In den USA bleiben die iPhone-Preise auf Vorjahres-Niveau. Dort hilft zudem ein neues Vertriebsmodell namens „iPhone Upgrade Program“, stets das aktuelle iPhone in den Händen zu halten. In Deutschland sind vergleichbare Endgeräte-Optionen bei den Mobilfunk-Providern erhältlich und entsprechend in die monatlichen Raten für das Telefon eingepreist.

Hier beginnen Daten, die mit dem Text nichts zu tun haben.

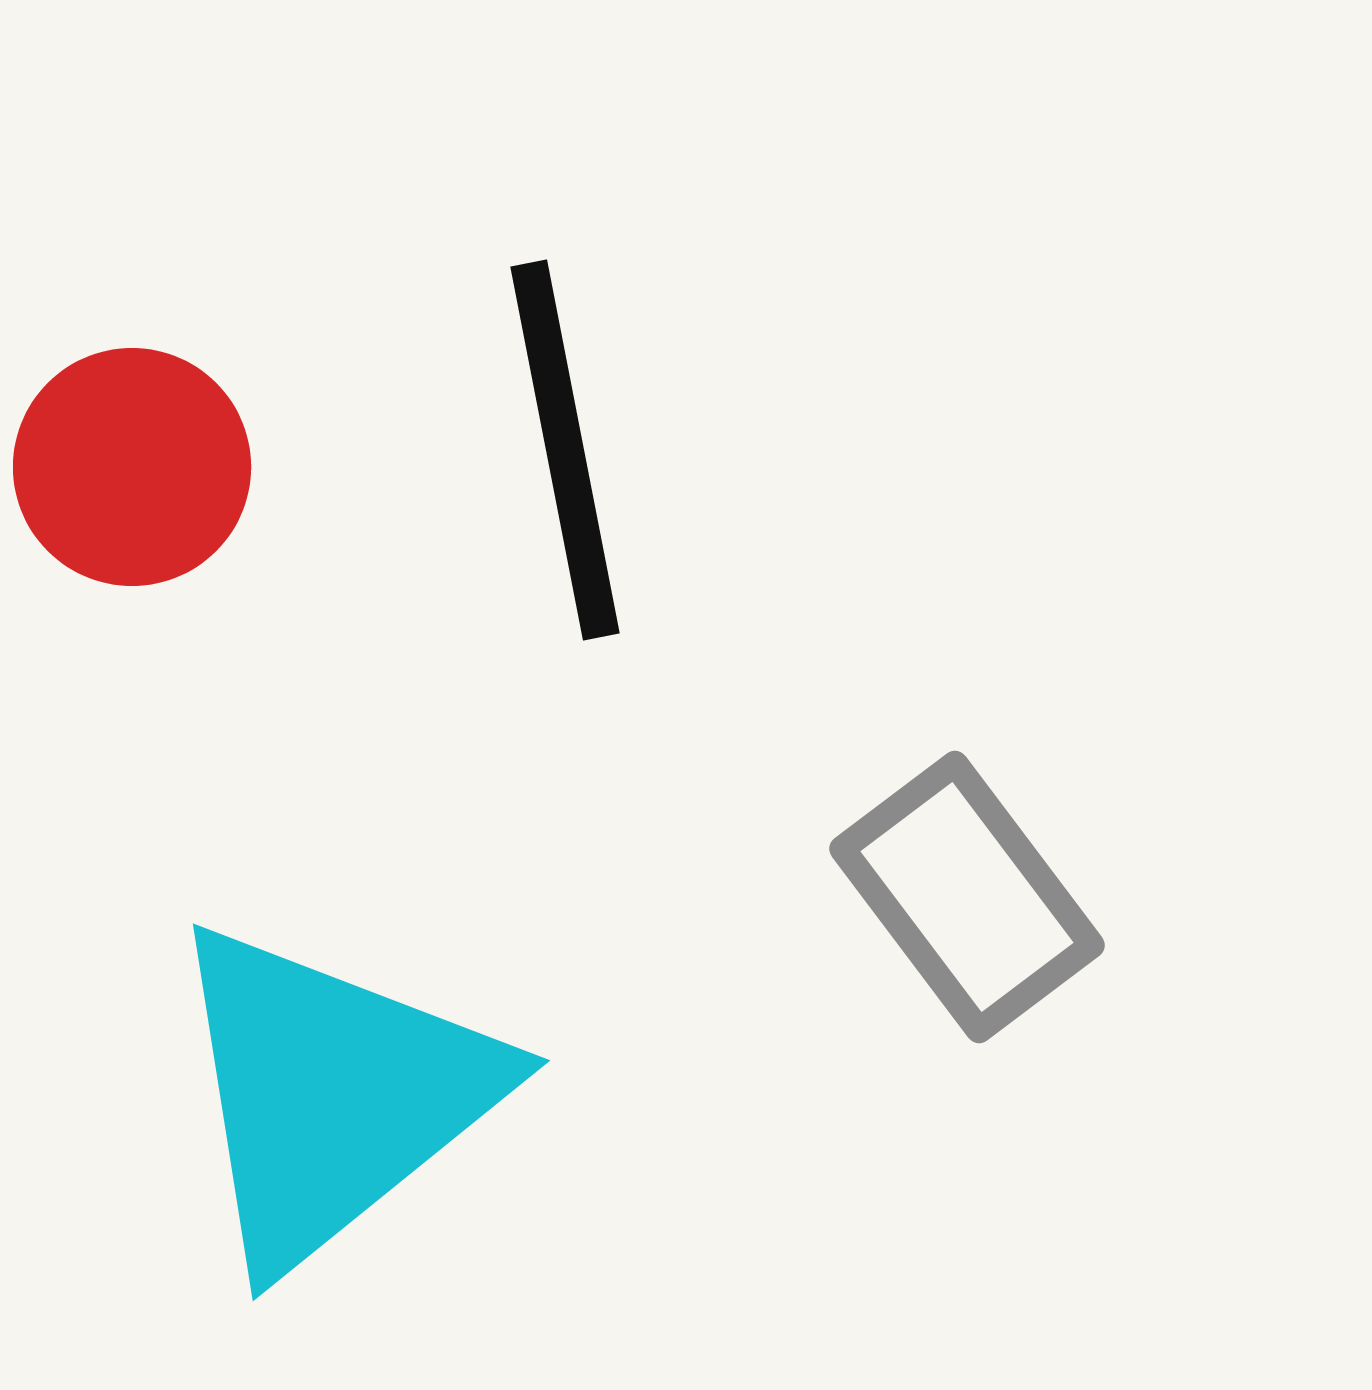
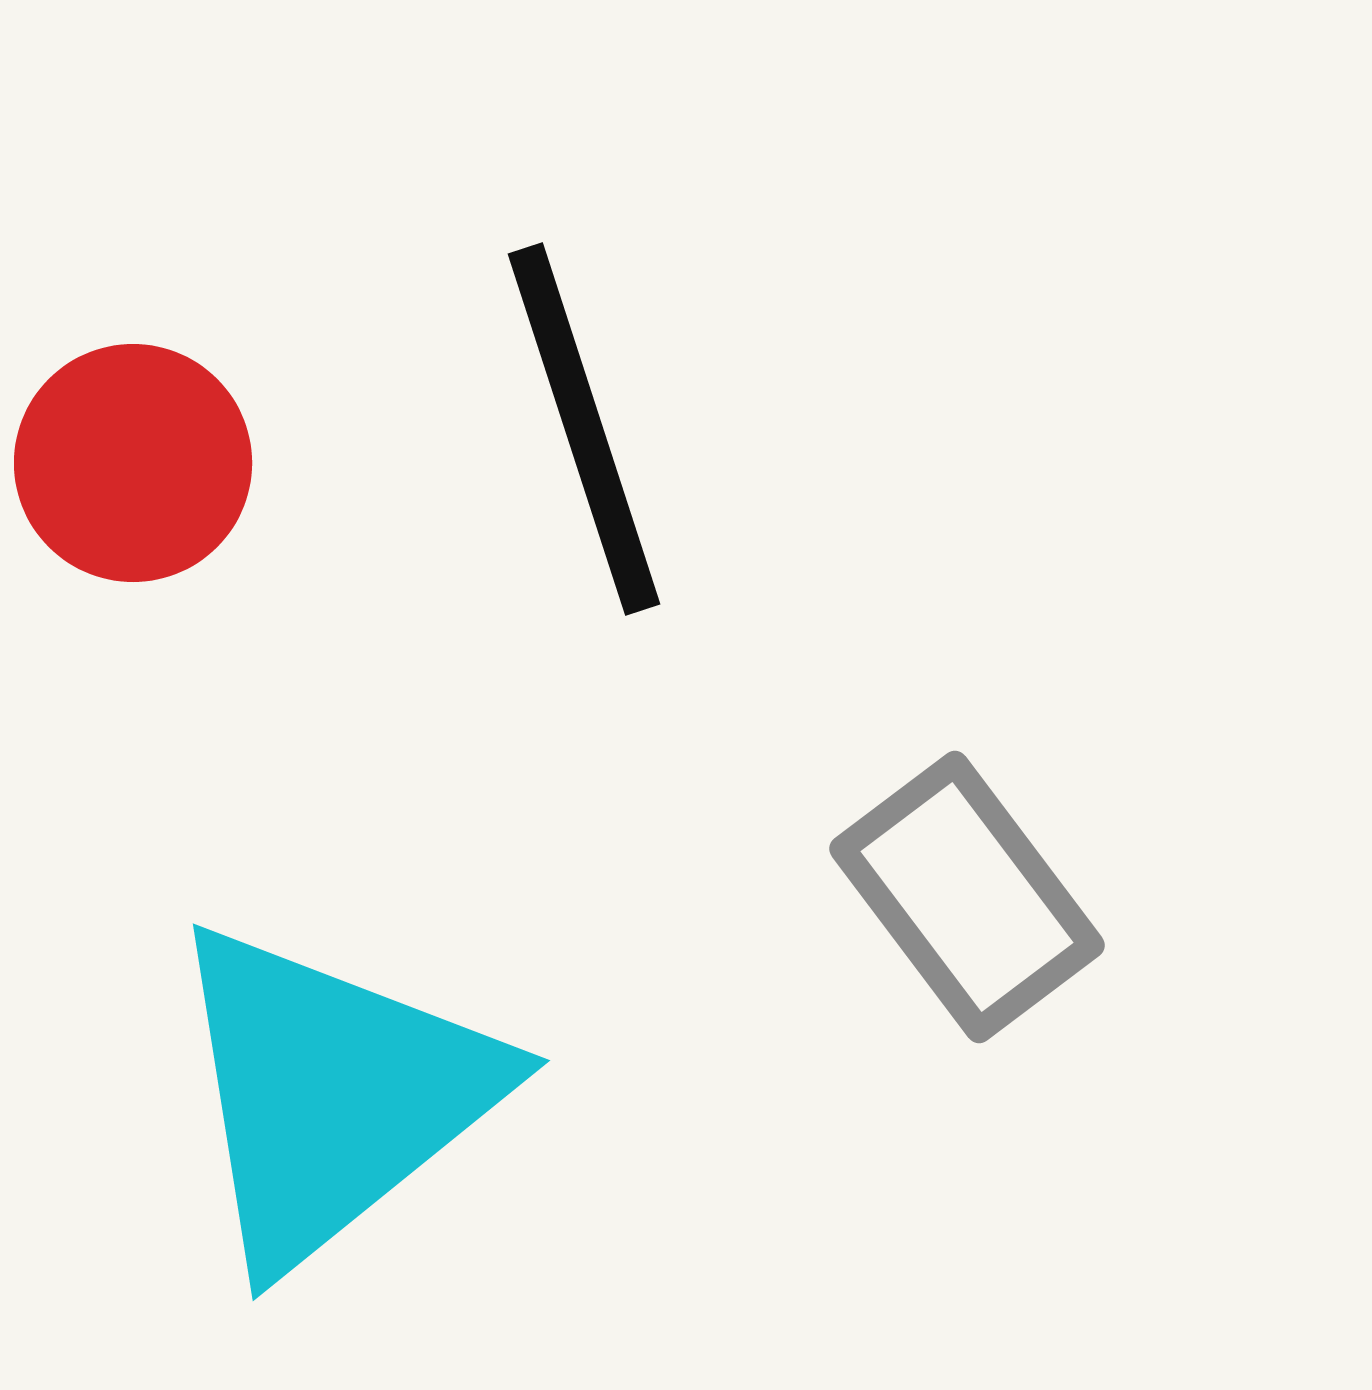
black line: moved 19 px right, 21 px up; rotated 7 degrees counterclockwise
red circle: moved 1 px right, 4 px up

Abgesehen von den neuen Preispunkten vermögen iPhone 6s und iPhone 6s Plus in allen Disziplinen zu überzeugen. Das iPhone dringt leistungsmäßig in den Desktop-Klasse vor und bietet sich als Upgrade von allen vorherigen iPhone-Modellen einschließlich des iPhone 6 an. Die beständig aktive Siri-Sprachassistenz wird sich im Alltag beweisen müssen. Die 12 Megapixel-Kamera ist schon beeindruckend. Von der verbesserten Kamera profitieren auch Panoramaaufnahmen. Mit bis zu 63 Megapixeln können Panoramas aufgenommen werden. Beim iPhone 6 lag die Grenze bei 43 Megapixeln.

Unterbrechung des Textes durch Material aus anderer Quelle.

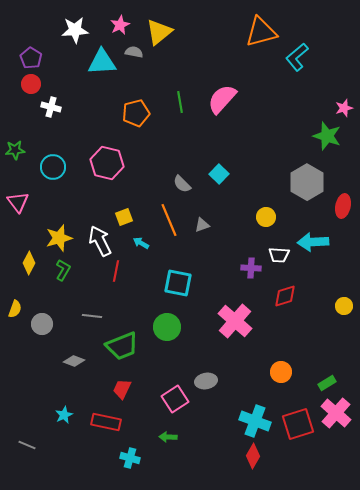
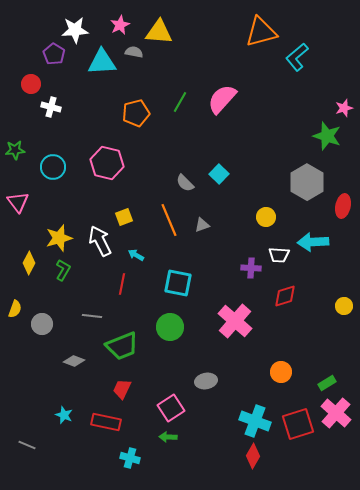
yellow triangle at (159, 32): rotated 44 degrees clockwise
purple pentagon at (31, 58): moved 23 px right, 4 px up
green line at (180, 102): rotated 40 degrees clockwise
gray semicircle at (182, 184): moved 3 px right, 1 px up
cyan arrow at (141, 243): moved 5 px left, 12 px down
red line at (116, 271): moved 6 px right, 13 px down
green circle at (167, 327): moved 3 px right
pink square at (175, 399): moved 4 px left, 9 px down
cyan star at (64, 415): rotated 24 degrees counterclockwise
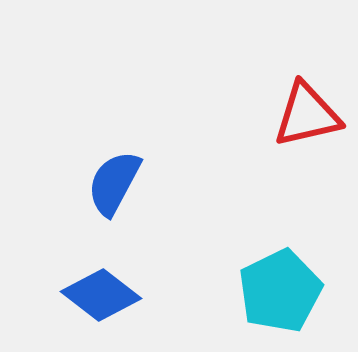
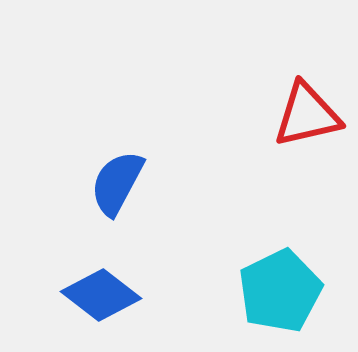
blue semicircle: moved 3 px right
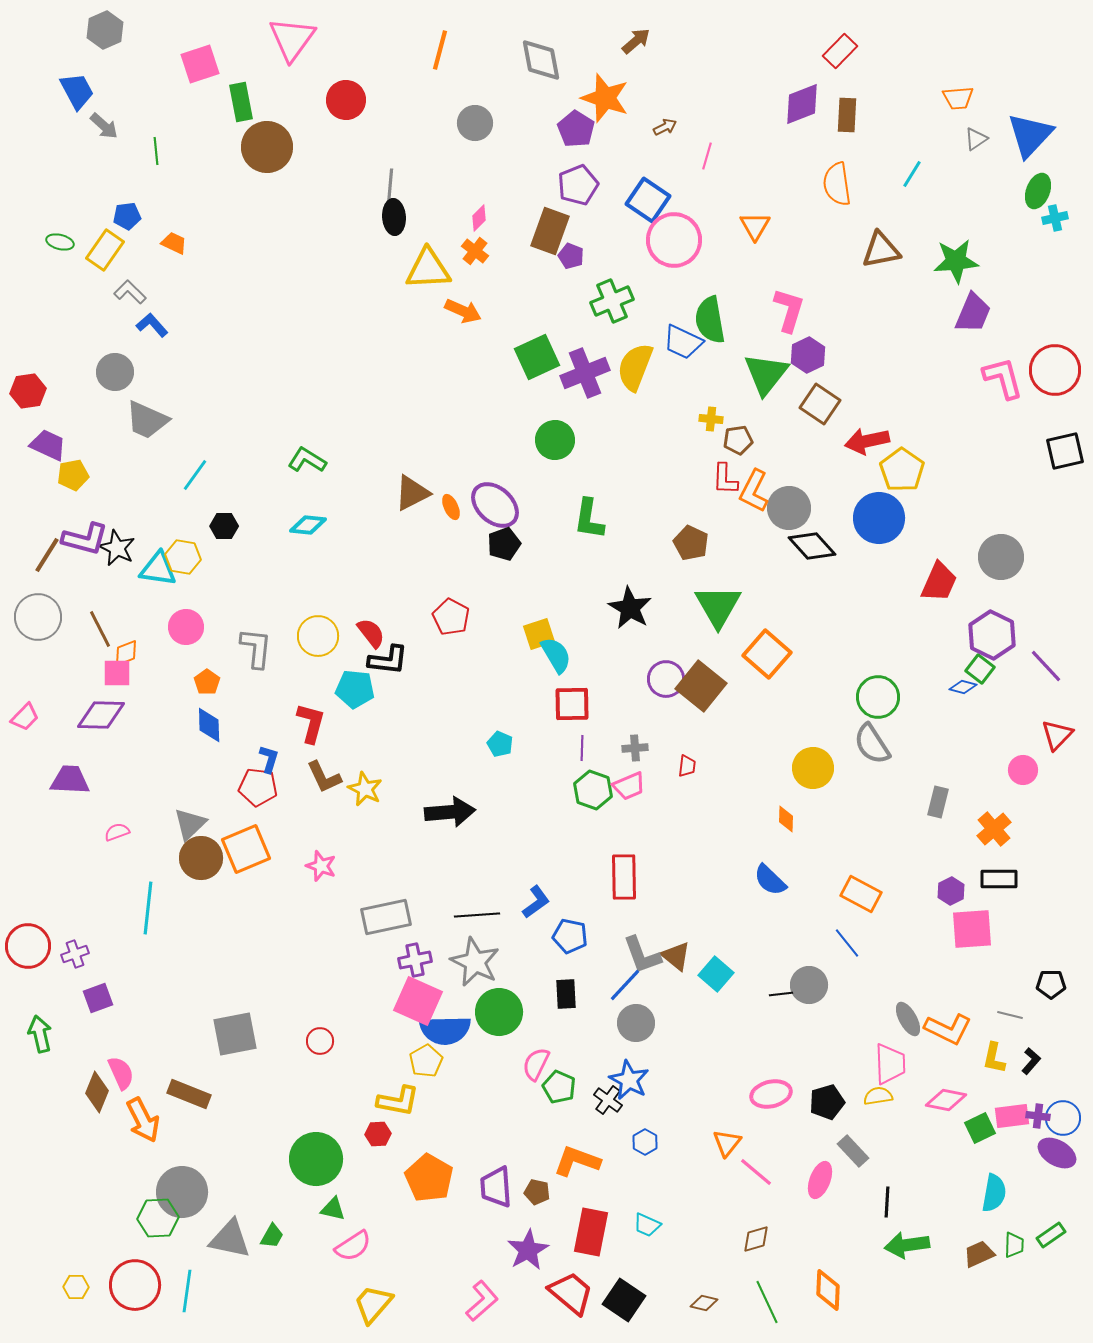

Das stärkste Argument für das iPhone 6s ist jedoch das stabilere Display mit besonders gehärtetem X-Ion-Glas, das zugleich über 3D Touch und mit haptischem Feedback noch empfindlicher wird und mit iOS 9 neue, intuitive und produktive Arbeitsabläufe ermöglichen wird.

Kommentar

Apple kann es sich beim iPhone alles erlauben. Sogar ein hochtrabendes „Roségold“, das je nach Tagesform als schwaches Rot oder als „Grumpy Pink“ durchgeht. Viele halten diese Farbe für einen Fehler. Ich halte sie für ein Feature. Und das neue iPhone 6s steckt voller neuer Funktionen, auf die Apple den Anwender zum Teil ganz schön lang hat warten lassen. Überfällig waren das Arbeitsspeicher-Upgrade, das Kamera-Upgrade und das Selfie-Cam-Upgrade. Die Foto-Fähigkeiten machen einen großen Satz nach vorne. Live-Fotos sind einfach genial, weil man über den Fotostream nicht nur ein Bild, sondern eine Emotion teilen kann. Wahrscheinlich sieht man Live-Fotos nur mit iOS 9, dennoch handelt es sich um eine tolle Funktion. Ein anderes Feature ist das Force-Touch-Display mit Taptic-Engine und haptischen Feedback. Komplizierte Technik, aber einfacher Nutzen: Multi-Touch erreicht damit die nächste Stufe. Die neuen Handgriffe und Fingerübungen werden schnell in Fleisch und Blut übergehen. Ich bin mir sicher: Mit dem iPhone 6s sieht Apple rosigen Zeiten entgegen, weil Rosa inzwischen eine Uni-Sex-Farbe ist. Als modisches Statement kann man nur in rosé zeigen, dass man das neue neue iPhone sein Eigen nennt. Apple kann es sich erlauben.